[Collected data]
====================

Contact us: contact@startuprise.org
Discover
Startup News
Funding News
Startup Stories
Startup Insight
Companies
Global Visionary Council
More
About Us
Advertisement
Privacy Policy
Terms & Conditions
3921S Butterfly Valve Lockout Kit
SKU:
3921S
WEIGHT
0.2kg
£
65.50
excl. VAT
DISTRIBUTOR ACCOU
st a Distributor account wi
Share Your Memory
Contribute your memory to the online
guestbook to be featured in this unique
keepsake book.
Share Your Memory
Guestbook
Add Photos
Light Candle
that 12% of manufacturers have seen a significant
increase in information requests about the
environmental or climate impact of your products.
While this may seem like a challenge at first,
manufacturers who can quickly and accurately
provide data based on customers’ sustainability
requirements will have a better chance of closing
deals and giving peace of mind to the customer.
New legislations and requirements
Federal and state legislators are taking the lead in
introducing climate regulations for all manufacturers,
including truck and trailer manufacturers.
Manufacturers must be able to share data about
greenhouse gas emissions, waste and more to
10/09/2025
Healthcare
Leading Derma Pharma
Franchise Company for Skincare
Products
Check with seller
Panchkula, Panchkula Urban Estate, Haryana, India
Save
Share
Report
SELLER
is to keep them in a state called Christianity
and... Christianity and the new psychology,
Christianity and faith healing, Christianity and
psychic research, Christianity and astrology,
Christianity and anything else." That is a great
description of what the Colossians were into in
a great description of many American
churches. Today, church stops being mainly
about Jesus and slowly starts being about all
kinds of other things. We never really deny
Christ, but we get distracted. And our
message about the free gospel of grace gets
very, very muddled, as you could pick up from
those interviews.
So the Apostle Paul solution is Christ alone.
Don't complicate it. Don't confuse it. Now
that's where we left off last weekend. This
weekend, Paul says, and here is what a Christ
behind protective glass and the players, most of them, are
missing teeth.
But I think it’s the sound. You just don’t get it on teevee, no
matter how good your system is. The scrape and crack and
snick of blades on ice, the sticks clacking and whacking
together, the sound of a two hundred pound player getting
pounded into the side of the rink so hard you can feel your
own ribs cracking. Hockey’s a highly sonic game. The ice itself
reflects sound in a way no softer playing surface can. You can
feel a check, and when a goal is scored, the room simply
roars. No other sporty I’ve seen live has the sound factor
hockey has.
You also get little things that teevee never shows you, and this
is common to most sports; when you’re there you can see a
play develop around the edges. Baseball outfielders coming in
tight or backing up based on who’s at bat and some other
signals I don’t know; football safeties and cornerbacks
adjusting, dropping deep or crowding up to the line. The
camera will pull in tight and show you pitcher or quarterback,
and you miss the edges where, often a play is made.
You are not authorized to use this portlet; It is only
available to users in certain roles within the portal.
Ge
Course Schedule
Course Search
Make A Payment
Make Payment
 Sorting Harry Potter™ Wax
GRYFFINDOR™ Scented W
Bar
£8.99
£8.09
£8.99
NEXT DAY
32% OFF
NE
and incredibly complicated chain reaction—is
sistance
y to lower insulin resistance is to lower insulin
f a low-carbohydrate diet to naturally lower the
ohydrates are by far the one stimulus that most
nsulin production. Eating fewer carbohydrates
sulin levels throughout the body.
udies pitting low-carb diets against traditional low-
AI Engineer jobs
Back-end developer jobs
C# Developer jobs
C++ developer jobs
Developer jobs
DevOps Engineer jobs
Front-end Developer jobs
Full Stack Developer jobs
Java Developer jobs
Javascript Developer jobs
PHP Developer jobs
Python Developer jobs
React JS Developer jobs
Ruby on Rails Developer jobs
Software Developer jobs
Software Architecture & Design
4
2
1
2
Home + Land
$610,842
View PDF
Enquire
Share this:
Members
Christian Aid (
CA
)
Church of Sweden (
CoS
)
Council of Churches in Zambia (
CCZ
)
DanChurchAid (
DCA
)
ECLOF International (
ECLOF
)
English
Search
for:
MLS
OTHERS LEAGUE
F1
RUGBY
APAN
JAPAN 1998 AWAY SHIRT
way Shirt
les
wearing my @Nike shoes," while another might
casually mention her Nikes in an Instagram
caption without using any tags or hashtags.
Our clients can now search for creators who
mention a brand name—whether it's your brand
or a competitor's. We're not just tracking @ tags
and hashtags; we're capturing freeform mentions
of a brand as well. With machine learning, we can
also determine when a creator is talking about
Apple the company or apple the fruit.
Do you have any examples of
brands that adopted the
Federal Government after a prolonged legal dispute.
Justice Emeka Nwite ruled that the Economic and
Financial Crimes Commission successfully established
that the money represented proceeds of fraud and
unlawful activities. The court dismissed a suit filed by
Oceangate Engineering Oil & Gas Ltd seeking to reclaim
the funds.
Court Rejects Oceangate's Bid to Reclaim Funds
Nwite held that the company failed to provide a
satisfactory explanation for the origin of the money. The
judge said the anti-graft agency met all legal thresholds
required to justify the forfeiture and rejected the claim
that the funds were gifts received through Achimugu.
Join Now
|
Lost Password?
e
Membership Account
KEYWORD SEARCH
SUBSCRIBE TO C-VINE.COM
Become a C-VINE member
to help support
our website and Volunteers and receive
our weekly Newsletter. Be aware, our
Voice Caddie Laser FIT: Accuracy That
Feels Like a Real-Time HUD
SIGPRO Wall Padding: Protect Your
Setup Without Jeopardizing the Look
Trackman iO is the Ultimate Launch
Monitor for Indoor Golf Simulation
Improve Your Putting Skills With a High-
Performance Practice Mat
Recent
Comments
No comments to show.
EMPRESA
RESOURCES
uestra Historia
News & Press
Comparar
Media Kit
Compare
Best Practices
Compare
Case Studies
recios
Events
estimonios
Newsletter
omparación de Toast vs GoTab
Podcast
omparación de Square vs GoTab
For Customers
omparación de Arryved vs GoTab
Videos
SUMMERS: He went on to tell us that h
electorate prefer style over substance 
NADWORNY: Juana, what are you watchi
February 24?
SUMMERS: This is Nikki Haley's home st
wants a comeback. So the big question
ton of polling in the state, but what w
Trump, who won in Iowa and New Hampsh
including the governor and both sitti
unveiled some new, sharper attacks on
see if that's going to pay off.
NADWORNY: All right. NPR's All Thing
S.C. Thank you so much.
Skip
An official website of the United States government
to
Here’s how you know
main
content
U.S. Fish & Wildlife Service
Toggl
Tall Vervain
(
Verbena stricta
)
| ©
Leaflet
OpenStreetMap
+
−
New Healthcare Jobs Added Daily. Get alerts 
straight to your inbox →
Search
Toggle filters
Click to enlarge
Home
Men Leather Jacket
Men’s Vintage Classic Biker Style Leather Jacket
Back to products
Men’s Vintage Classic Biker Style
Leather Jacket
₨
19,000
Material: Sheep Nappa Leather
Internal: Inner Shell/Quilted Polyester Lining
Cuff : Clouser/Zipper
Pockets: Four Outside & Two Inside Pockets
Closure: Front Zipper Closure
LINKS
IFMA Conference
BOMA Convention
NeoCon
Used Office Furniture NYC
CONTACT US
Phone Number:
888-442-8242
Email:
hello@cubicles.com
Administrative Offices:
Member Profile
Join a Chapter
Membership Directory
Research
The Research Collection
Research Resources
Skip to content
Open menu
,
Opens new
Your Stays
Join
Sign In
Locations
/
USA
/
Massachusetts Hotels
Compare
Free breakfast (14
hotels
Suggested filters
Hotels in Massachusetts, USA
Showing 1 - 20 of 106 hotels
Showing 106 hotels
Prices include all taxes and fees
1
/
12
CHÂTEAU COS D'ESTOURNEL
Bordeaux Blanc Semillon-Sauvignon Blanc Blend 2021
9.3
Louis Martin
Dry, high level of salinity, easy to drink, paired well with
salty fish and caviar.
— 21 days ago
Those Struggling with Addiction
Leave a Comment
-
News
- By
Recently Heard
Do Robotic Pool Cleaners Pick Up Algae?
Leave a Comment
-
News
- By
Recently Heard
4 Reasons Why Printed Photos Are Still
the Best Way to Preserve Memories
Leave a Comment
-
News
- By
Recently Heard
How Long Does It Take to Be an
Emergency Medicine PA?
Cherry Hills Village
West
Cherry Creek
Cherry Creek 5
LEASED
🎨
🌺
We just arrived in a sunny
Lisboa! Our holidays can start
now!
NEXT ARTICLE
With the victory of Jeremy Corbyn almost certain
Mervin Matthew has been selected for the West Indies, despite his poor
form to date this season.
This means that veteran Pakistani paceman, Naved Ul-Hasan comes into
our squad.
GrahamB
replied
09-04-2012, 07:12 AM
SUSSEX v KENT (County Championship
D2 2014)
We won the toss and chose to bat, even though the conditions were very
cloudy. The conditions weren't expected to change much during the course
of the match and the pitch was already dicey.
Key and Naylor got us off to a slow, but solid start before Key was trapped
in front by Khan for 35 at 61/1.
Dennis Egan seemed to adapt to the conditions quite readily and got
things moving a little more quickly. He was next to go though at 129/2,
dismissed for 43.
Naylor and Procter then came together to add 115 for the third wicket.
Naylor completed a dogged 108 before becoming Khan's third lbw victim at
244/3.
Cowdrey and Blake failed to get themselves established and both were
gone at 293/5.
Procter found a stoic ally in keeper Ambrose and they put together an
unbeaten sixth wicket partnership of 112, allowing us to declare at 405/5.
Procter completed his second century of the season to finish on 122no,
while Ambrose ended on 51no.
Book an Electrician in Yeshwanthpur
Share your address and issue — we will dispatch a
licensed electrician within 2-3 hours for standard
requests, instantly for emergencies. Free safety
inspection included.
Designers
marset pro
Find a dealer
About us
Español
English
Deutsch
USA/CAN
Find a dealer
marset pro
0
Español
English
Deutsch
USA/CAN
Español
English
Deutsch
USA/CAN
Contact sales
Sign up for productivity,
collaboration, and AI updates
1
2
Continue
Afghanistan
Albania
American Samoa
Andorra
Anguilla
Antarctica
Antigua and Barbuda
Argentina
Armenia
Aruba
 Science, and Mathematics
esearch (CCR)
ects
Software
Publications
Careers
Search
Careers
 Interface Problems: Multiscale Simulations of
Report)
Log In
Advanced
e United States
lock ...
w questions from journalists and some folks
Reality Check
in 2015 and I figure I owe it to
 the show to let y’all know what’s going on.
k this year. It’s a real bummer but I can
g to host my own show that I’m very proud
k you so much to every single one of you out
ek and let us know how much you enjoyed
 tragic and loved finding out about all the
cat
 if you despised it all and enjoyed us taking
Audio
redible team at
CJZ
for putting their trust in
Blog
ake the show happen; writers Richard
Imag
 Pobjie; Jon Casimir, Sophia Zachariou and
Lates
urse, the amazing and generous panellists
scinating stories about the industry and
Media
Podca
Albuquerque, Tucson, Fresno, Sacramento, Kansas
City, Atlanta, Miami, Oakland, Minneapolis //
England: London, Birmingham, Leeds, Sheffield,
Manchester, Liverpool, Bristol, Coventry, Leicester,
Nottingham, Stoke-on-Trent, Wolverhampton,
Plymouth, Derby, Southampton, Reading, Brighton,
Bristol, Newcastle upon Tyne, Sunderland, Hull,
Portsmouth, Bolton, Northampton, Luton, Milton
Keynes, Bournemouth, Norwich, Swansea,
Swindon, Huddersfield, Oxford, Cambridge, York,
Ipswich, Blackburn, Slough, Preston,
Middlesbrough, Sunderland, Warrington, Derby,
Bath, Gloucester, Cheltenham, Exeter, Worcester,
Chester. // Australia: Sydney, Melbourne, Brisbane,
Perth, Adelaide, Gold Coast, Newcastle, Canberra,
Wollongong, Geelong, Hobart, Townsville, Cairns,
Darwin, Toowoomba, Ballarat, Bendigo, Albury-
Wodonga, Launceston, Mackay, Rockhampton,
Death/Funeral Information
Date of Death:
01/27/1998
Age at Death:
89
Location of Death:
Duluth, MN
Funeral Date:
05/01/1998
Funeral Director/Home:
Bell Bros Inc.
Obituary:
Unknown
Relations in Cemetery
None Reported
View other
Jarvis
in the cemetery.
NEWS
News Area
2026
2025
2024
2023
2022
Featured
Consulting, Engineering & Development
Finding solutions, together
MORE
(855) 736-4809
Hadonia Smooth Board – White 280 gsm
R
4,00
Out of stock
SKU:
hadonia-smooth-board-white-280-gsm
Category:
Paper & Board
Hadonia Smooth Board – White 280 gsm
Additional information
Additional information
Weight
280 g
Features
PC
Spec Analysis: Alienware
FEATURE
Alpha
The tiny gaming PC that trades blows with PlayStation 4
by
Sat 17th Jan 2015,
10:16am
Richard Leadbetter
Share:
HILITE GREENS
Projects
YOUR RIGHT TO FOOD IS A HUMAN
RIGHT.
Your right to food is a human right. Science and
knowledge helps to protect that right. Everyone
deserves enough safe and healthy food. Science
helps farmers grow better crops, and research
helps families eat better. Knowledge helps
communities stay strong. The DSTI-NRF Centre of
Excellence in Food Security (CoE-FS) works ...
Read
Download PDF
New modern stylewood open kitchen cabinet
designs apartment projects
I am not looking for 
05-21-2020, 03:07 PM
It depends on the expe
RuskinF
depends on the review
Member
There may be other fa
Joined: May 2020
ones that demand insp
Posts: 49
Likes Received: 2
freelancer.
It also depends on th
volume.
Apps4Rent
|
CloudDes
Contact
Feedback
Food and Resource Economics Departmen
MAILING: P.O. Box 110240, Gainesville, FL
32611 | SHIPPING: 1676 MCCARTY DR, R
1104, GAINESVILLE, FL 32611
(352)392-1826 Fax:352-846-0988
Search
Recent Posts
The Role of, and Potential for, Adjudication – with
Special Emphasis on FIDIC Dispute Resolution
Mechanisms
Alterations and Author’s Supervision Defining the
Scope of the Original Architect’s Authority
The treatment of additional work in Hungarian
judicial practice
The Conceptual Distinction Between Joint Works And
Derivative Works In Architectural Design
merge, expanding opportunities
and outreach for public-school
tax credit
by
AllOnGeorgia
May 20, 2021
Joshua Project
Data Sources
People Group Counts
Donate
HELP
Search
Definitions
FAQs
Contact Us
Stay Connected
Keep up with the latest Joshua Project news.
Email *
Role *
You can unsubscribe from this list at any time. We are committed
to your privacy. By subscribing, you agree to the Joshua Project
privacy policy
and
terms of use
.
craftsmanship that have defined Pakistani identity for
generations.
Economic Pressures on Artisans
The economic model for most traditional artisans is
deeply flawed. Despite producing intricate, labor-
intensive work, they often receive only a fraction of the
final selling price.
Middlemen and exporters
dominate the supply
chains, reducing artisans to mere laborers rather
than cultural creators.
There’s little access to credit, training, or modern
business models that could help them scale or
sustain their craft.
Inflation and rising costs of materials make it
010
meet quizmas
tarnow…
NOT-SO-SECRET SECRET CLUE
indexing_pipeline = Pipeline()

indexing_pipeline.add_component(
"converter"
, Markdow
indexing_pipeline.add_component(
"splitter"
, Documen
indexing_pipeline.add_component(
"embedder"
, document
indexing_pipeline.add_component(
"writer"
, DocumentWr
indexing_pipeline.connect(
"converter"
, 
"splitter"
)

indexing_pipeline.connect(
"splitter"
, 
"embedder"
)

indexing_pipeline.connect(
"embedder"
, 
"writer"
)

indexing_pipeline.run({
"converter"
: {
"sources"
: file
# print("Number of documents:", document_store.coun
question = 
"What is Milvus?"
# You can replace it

====================

Within the entries above, find each line where "season" appears; copy every one.

Result for this exercise:
form to date this season.
Procter completed his second century of the season to finish on 122no,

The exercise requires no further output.